### Assignment
Return each entry unchanged.

### Records
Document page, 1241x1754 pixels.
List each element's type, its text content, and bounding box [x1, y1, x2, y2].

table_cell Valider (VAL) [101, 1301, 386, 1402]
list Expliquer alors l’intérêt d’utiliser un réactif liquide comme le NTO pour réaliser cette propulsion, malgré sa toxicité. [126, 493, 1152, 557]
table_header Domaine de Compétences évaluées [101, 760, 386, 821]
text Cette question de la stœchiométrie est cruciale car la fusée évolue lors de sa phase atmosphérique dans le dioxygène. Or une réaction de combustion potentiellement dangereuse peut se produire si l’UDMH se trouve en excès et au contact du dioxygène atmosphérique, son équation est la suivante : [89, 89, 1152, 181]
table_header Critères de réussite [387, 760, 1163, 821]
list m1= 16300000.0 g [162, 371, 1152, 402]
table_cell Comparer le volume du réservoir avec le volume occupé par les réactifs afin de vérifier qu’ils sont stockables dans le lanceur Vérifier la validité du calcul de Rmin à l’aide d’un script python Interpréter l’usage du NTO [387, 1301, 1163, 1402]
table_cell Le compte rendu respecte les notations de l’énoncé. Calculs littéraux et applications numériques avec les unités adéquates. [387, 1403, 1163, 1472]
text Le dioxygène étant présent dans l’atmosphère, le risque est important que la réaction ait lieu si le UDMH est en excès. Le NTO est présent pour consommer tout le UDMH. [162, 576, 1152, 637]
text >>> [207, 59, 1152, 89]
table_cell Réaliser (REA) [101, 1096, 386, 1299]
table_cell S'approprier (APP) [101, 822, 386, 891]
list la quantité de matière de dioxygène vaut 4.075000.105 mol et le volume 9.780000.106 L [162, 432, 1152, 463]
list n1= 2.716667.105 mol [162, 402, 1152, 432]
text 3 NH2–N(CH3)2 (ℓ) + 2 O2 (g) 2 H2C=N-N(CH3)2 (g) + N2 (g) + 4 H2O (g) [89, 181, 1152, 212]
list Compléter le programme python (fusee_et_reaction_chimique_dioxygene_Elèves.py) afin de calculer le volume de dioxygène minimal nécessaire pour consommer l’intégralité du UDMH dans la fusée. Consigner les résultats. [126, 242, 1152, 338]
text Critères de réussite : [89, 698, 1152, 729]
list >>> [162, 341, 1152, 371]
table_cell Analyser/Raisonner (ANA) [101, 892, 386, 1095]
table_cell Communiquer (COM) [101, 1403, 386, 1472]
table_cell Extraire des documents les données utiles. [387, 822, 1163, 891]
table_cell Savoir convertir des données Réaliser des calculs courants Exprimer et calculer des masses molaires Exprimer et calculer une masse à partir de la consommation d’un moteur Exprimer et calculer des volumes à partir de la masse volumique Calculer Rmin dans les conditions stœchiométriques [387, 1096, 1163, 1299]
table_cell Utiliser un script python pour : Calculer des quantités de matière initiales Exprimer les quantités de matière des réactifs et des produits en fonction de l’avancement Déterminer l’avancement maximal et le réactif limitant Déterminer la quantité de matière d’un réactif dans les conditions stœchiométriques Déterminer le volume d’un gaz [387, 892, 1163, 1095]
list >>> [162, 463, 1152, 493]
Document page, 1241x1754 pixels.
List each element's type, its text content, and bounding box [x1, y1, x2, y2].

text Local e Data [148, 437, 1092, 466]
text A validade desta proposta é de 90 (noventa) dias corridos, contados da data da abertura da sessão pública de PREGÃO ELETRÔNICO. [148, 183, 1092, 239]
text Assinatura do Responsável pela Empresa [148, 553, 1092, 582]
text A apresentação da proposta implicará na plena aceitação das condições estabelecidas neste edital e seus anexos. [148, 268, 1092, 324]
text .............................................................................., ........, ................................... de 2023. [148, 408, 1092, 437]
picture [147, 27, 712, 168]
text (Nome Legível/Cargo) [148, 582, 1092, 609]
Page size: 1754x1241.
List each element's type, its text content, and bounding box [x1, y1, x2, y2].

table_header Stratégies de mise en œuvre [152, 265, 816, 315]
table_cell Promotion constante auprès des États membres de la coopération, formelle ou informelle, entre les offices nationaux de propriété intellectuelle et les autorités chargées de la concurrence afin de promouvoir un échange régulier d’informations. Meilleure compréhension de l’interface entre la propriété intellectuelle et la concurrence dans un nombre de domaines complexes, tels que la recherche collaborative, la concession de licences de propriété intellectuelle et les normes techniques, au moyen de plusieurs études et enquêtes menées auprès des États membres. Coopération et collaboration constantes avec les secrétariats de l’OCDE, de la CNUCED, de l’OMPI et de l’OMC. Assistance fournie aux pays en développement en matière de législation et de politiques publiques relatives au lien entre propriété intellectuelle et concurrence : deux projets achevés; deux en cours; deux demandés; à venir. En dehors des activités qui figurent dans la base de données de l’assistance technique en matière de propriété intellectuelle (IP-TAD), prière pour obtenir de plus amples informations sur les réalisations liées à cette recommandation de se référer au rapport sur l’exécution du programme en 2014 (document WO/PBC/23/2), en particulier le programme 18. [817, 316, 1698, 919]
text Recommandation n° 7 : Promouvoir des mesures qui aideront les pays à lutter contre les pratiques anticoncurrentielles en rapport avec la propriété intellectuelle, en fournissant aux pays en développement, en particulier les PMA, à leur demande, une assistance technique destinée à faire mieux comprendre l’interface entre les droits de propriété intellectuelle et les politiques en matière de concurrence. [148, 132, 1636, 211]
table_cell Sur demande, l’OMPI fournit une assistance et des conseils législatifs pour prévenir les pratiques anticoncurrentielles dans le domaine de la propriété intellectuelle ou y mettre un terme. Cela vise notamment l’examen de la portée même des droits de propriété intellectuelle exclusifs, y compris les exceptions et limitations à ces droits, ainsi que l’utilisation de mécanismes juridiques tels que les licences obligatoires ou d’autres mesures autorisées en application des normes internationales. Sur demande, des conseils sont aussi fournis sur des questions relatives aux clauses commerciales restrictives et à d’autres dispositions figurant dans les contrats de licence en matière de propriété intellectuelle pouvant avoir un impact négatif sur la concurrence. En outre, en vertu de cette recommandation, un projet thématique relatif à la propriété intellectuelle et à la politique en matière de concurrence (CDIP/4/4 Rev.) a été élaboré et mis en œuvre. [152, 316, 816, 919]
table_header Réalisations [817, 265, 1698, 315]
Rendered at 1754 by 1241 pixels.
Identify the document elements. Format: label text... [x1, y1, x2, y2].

### Answer area
Document page, 1241x1754 pixels.
List each element's type, its text content, and bounding box [x1, y1, x2, y2].

table_cell Valider (VAL) [101, 1301, 386, 1402]
list Expliquer alors l’intérêt d’utiliser un réactif liquide comme le NTO pour réaliser cette propulsion, malgré sa toxicité. [126, 493, 1152, 557]
table_header Domaine de Compétences évaluées [101, 760, 386, 821]
text Cette question de la stœchiométrie est cruciale car la fusée évolue lors de sa phase atmosphérique dans le dioxygène. Or une réaction de combustion potentiellement dangereuse peut se produire si l’UDMH se trouve en excès et au contact du dioxygène atmosphérique, son équation est la suivante : [89, 89, 1152, 181]
table_header Critères de réussite [387, 760, 1163, 821]
list m1= 16300000.0 g [162, 371, 1152, 402]
table_cell Comparer le volume du réservoir avec le volume occupé par les réactifs afin de vérifier qu’ils sont stockables dans le lanceur Vérifier la validité du calcul de Rmin à l’aide d’un script python Interpréter l’usage du NTO [387, 1301, 1163, 1402]
table_cell Le compte rendu respecte les notations de l’énoncé. Calculs littéraux et applications numériques avec les unités adéquates. [387, 1403, 1163, 1472]
text Le dioxygène étant présent dans l’atmosphère, le risque est important que la réaction ait lieu si le UDMH est en excès. Le NTO est présent pour consommer tout le UDMH. [162, 576, 1152, 637]
text >>> [207, 59, 1152, 89]
table_cell Réaliser (REA) [101, 1096, 386, 1299]
table_cell S'approprier (APP) [101, 822, 386, 891]
list la quantité de matière de dioxygène vaut 4.075000.105 mol et le volume 9.780000.106 L [162, 432, 1152, 463]
list n1= 2.716667.105 mol [162, 402, 1152, 432]
text 3 NH2–N(CH3)2 (ℓ) + 2 O2 (g) 2 H2C=N-N(CH3)2 (g) + N2 (g) + 4 H2O (g) [89, 181, 1152, 212]
list Compléter le programme python (fusee_et_reaction_chimique_dioxygene_Elèves.py) afin de calculer le volume de dioxygène minimal nécessaire pour consommer l’intégralité du UDMH dans la fusée. Consigner les résultats. [126, 242, 1152, 338]
text Critères de réussite : [89, 698, 1152, 729]
list >>> [162, 341, 1152, 371]
table_cell Analyser/Raisonner (ANA) [101, 892, 386, 1095]
table_cell Communiquer (COM) [101, 1403, 386, 1472]
table_cell Extraire des documents les données utiles. [387, 822, 1163, 891]
table_cell Savoir convertir des données Réaliser des calculs courants Exprimer et calculer des masses molaires Exprimer et calculer une masse à partir de la consommation d’un moteur Exprimer et calculer des volumes à partir de la masse volumique Calculer Rmin dans les conditions stœchiométriques [387, 1096, 1163, 1299]
table_cell Utiliser un script python pour : Calculer des quantités de matière initiales Exprimer les quantités de matière des réactifs et des produits en fonction de l’avancement Déterminer l’avancement maximal et le réactif limitant Déterminer la quantité de matière d’un réactif dans les conditions stœchiométriques Déterminer le volume d’un gaz [387, 892, 1163, 1095]
list >>> [162, 463, 1152, 493]
Document page, 1241x1754 pixels.
List each element's type, its text content, and bounding box [x1, y1, x2, y2].

text Local e Data [148, 437, 1092, 466]
text A validade desta proposta é de 90 (noventa) dias corridos, contados da data da abertura da sessão pública de PREGÃO ELETRÔNICO. [148, 183, 1092, 239]
text Assinatura do Responsável pela Empresa [148, 553, 1092, 582]
text A apresentação da proposta implicará na plena aceitação das condições estabelecidas neste edital e seus anexos. [148, 268, 1092, 324]
text .............................................................................., ........, ................................... de 2023. [148, 408, 1092, 437]
picture [147, 27, 712, 168]
text (Nome Legível/Cargo) [148, 582, 1092, 609]
Page size: 1754x1241.
List each element's type, its text content, and bounding box [x1, y1, x2, y2].

table_header Stratégies de mise en œuvre [152, 265, 816, 315]
table_cell Promotion constante auprès des États membres de la coopération, formelle ou informelle, entre les offices nationaux de propriété intellectuelle et les autorités chargées de la concurrence afin de promouvoir un échange régulier d’informations. Meilleure compréhension de l’interface entre la propriété intellectuelle et la concurrence dans un nombre de domaines complexes, tels que la recherche collaborative, la concession de licences de propriété intellectuelle et les normes techniques, au moyen de plusieurs études et enquêtes menées auprès des États membres. Coopération et collaboration constantes avec les secrétariats de l’OCDE, de la CNUCED, de l’OMPI et de l’OMC. Assistance fournie aux pays en développement en matière de législation et de politiques publiques relatives au lien entre propriété intellectuelle et concurrence : deux projets achevés; deux en cours; deux demandés; à venir. En dehors des activités qui figurent dans la base de données de l’assistance technique en matière de propriété intellectuelle (IP-TAD), prière pour obtenir de plus amples informations sur les réalisations liées à cette recommandation de se référer au rapport sur l’exécution du programme en 2014 (document WO/PBC/23/2), en particulier le programme 18. [817, 316, 1698, 919]
text Recommandation n° 7 : Promouvoir des mesures qui aideront les pays à lutter contre les pratiques anticoncurrentielles en rapport avec la propriété intellectuelle, en fournissant aux pays en développement, en particulier les PMA, à leur demande, une assistance technique destinée à faire mieux comprendre l’interface entre les droits de propriété intellectuelle et les politiques en matière de concurrence. [148, 132, 1636, 211]
table_cell Sur demande, l’OMPI fournit une assistance et des conseils législatifs pour prévenir les pratiques anticoncurrentielles dans le domaine de la propriété intellectuelle ou y mettre un terme. Cela vise notamment l’examen de la portée même des droits de propriété intellectuelle exclusifs, y compris les exceptions et limitations à ces droits, ainsi que l’utilisation de mécanismes juridiques tels que les licences obligatoires ou d’autres mesures autorisées en application des normes internationales. Sur demande, des conseils sont aussi fournis sur des questions relatives aux clauses commerciales restrictives et à d’autres dispositions figurant dans les contrats de licence en matière de propriété intellectuelle pouvant avoir un impact négatif sur la concurrence. En outre, en vertu de cette recommandation, un projet thématique relatif à la propriété intellectuelle et à la politique en matière de concurrence (CDIP/4/4 Rev.) a été élaboré et mis en œuvre. [152, 316, 816, 919]
table_header Réalisations [817, 265, 1698, 315]
Rendered at 1754 by 1241 pixels.
Identify the document elements. Format: label text... [x1, y1, x2, y2].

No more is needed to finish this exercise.